Department of Cell and Molecular Biology, Uppsala University, Uppsala, Sweden.
Nat Chem Biol. 2018 Jun;14(6):618-626. doi: 10.1038/s41589-018-0063-y. Epub 2018 May 16.
Our ability to directly relate results from test-tube biochemical experiments to the kinetics in living cells is very limited. Here we present experimental and analytical tools to directly study the kinetics of fast biochemical reactions in live cells. Dye-labeled molecules are electroporated into bacterial cells and tracked using super-resolved single-molecule microscopy. Trajectories are analyzed by machine-learning algorithms to directly monitor transitions between bound and free states. In particular, we measure the dwell time of tRNAs on ribosomes, and hence achieve direct measurements of translation rates inside living cells at codon resolution. We find elongation rates with tRNA that are in perfect agreement with previous indirect estimates, and once fMet-tRNA has bound to the 30S ribosomal subunit, initiation of translation is surprisingly fast and does not limit the overall rate of protein synthesis. The experimental and analytical tools for direct kinetics measurements in live cells have applications far beyond bacterial protein synthesis.

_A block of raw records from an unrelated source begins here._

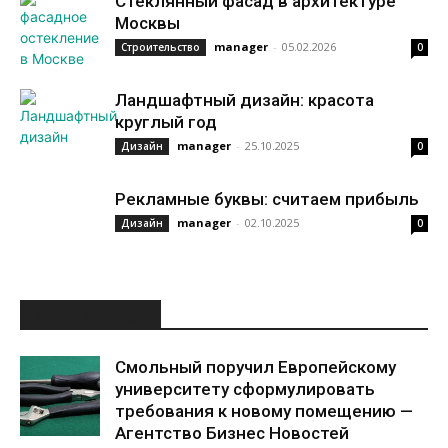
Стеклянный фасад в архитектуре
Москвы
manager
-
05.02.2026
Строительство
0
Ландшафтный дизайн: красота
круглый год
manager
-
25.10.2025
Дизайн
0
Рекламные буквы: считаем прибыль
manager
-
02.10.2025
Дизайн
0
ИНТЕРЕСНОЕ
Смольный поручил Европейскому
университету сформулировать
требования к новому помещению —
Агентство Бизнес Новостей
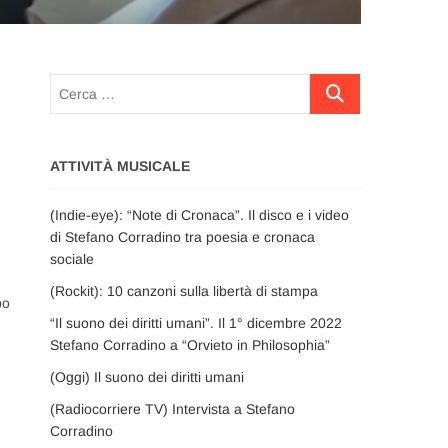
Cerca
…
ATTIVITÀ MUSICALE
(Indie-eye): “Note di Cronaca”. Il disco e i video
di Stefano Corradino tra poesia e cronaca
sociale
(Rockit): 10 canzoni sulla libertà di stampa
po
“Il suono dei diritti umani”. Il 1° dicembre 2022
Stefano Corradino a “Orvieto in Philosophia”
(Oggi) Il suono dei diritti umani
(Radiocorriere TV) Intervista a Stefano
Corradino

我们将试管生化实验的结果与活细胞中的动力学直接关联的能力非常有限。在这里,我们提出了实验和分析工具,以直接研究活细胞中快速生化反应的动力学。用荧光染料标记的分子通过电穿孔导入细菌细胞,并使用超分辨单分子显微镜进行跟踪。通过机器学习算法对轨迹进行分析,以直接监测结合态和游离态之间的转变。特别是,我们测量了 tRNA 在核糖体上的停留时间,从而可以直接在密码子分辨率下测量活细胞内的翻译速率。我们发现,tRNA 的延伸速率与之前的间接估计值完全一致,并且一旦 fMet-tRNA 结合到 30S 核糖体亚基上,翻译的起始速度非常快,不会限制蛋白质合成的整体速率。这些用于活细胞中直接动力学测量的实验和分析工具的应用远远超出了细菌蛋白质合成。